EPIC principally consists of three different technologies which enable it to provide on premise, private Big Data Clouds. DataTap is the virtualization technology that also assists with the speed associated with the platform and which allows enterprises to forgo copying data into Big Data platforms…a process which can exacerbate governance issues and consume valued time. IOBoost helps to power the underlying EPIC engine and ensures that, based on the needs of the particular Big Data application an enterprise is accessing, tiering and caching is optimized to enable maximum performance of that application. ElasticPlane is the technology responsible for the scalability of EPIC. It can increase computing power and nodes per cluster.
The security in an on premise, private Cloud is more substantial than that in a public Cloud since the former is able to utilize all of an enterprise’s security measures—which is a key distinction between Big Data accessed through third party vendors and that accessed on-premises. Additional security measures facilitated by EPIC include the ability to grant user access according to cluster, which may be codified in any relevant way including by department, job position, security access, or anything else.
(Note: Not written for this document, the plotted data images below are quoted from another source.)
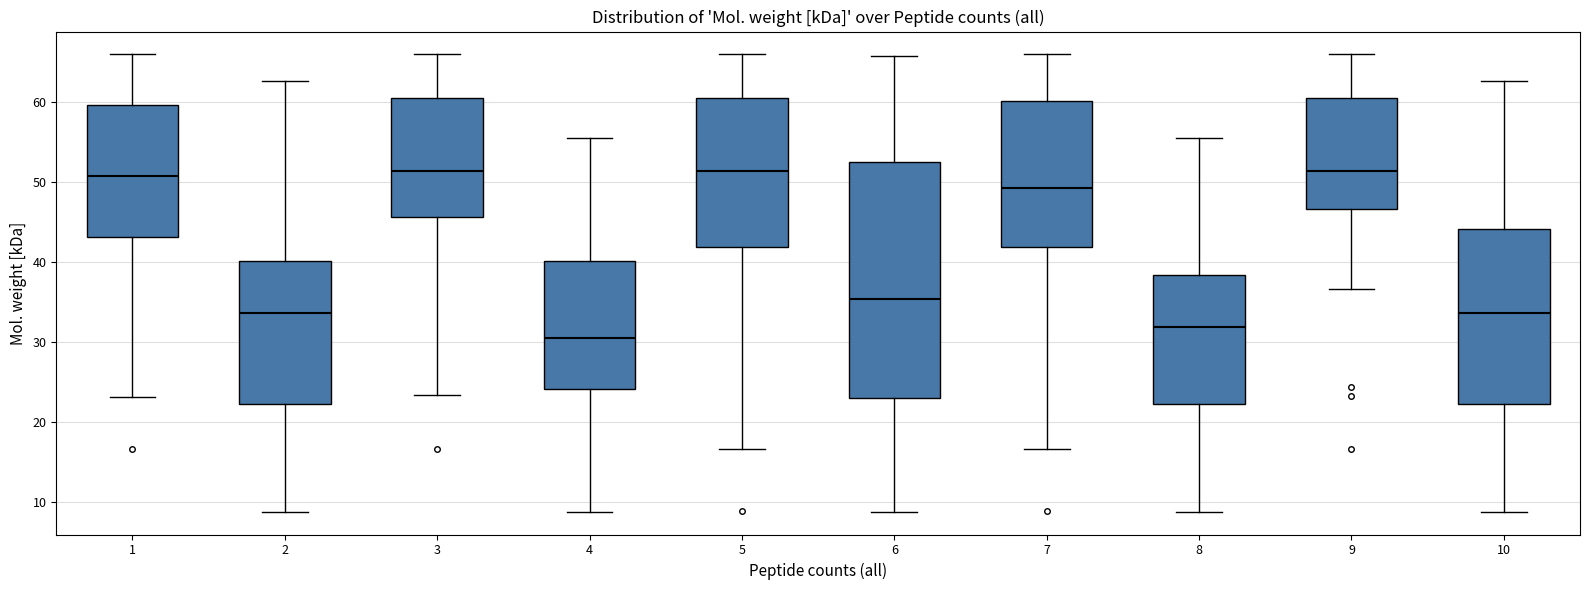

Reading left to right, read every box against the y-axis: the position of its median line, the range the box covers, and the ends of its whiskers. The values are not printed on the chart, so give them approximately, as read against the axis.

1: median 51, box 43 to 60, whiskers 23 to 66
2: median 34, box 22 to 40, whiskers 9 to 63
3: median 51, box 46 to 61, whiskers 23 to 66
4: median 30, box 24 to 40, whiskers 9 to 56
5: median 51, box 42 to 61, whiskers 17 to 66
6: median 35, box 23 to 53, whiskers 9 to 66
7: median 49, box 42 to 60, whiskers 17 to 66
8: median 32, box 22 to 38, whiskers 9 to 56
9: median 51, box 47 to 61, whiskers 37 to 66
10: median 34, box 22 to 44, whiskers 9 to 63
“Within a private cloud there is additional security,” said BlueData chief architect and co-founder Tom Phelan. “There’s the concept of need to know in which some users need to get access to some information, but they may not be allowed to get other information. Because BlueData has a tenancy model, even within the firewall all the data’s protected within the enterprise. But we can also partition it through our tenant and user model so that only those users within your organization who have the right to access certain data are permitted to do so.”
Beyond Silicon Valley
Although the architectural simplification, cost advantages and expedience associated with on premise Big Data private Clouds is uniform for organizations regardless of vertical industry, these benefits tend to become magnified for organizations that do not specialize in technology. The only way that Big Data adoption rates will increase is through a mainstream embrace of this technology outside of Silicon Valley and the Bay Area in general. The whole rationality behind many of the features associated with EPIC is that it enables even the most modest small and mid-sized business to leverage the advantages of an on premise private Cloud for Big Data in much the same way that some of the most salient Silicon Valley companies do.
“These type of technologies today require an extensive skill set and deep knowledge and resources that exist with these large companies,” explained BlueData vice-president of products Anant Chintamaneni. “We want to simplify the skill set needed to provision these type of clusters so they can give value faster. That’s why we believe a lot of the companies today whose primary business is not technology are not participating in the Big Data cycle. We want to bring this technology to them.”
EPIC will be available in a free community edition that works on a single node and in a full enterprise edition.